### What you need to do
Copy out the data exactly, leaving the pictures behind.

START Data records

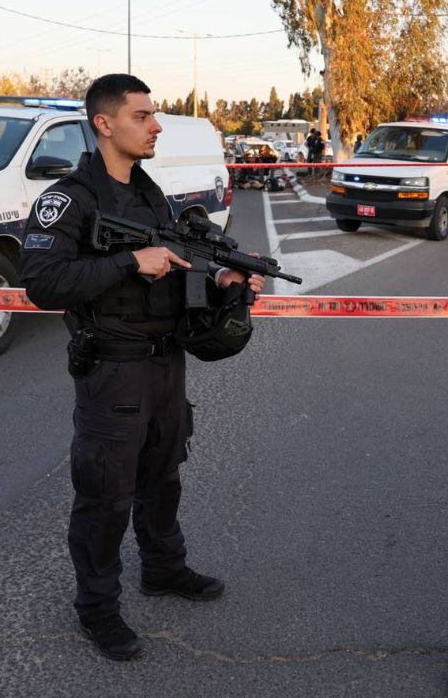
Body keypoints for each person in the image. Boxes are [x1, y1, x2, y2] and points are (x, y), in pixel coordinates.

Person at [19, 74, 264, 662]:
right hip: (113, 368)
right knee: (106, 495)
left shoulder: (151, 194)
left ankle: (163, 568)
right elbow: (42, 283)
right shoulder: (70, 198)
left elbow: (174, 267)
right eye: (142, 116)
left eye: (154, 116)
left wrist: (224, 279)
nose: (156, 126)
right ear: (104, 123)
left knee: (163, 476)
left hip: (164, 364)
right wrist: (131, 260)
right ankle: (98, 609)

END Data records

### Answer for the task
Body keypoints for each person in the image. Boxes are [x1, y1, x2, y2] and points are (x, y), in pixel coordinates.

Person at [19, 74, 264, 662]:
right hip: (113, 368)
right knee: (106, 495)
left shoulder: (151, 194)
left ankle: (163, 568)
right elbow: (42, 283)
right shoulder: (70, 198)
left elbow: (174, 267)
right eye: (142, 116)
left eye: (154, 116)
left wrist: (224, 279)
nose: (156, 126)
right ear: (104, 123)
left knee: (163, 476)
left hip: (164, 364)
right wrist: (131, 260)
right ankle: (98, 609)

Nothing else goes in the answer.